Oszustwo na SMS - z linkiem
W ostatnich dniach wielu mieszkańców powiatu rawickiego otrzymuje SMS-y. Wysyłają je przedstawiciele różnych instytucji, zachęcających do sprawdzenia oferty, ale także oszuści. Twoja paczka do Ciebie nie dotrze, bo jest za ciężka? A może masz niezapłacony rachunek? Zazwyczaj kwota, jaką należy wpłacić, jest bardzo niska - sięgająca kilkudziesięciu groszy, czasem kilku złotych. Jeżeli w SMS-ie jest link - pomyśl, czy jest sens w niego wchodzić. Jeżeli masz zaległość, czy nie lepiej samemu to zweryfikować?

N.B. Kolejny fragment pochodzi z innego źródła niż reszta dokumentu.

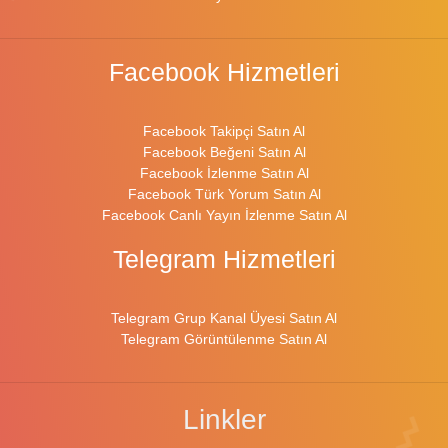
Facebook Hizmetleri
Facebook Takipçi Satın Al
Facebook Beğeni Satın Al
Facebook İzlenme Satın Al
Facebook Türk Yorum Satın Al
Facebook Canlı Yayın İzlenme Satın Al
Telegram Hizmetleri
Telegram Grup Kanal Üyesi Satın Al
Telegram Görüntülenme Satın Al
Linkler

Zdjęcia: treści SMS-ów od internautów
Wchodząc w link, nieświadoma osoba trafia na stronę łudząco podobną do strony banku bądź operatora płatności. Następnie wprowadza swoje dane dotyczące konta: login i hasło, w ten sposób umożliwia przechwycenie tych danych przez oszustów. Później złodziejowi nie pozostaje już nic innego, jak ukraść pieniądze z konta. Ślad po nim zaginie.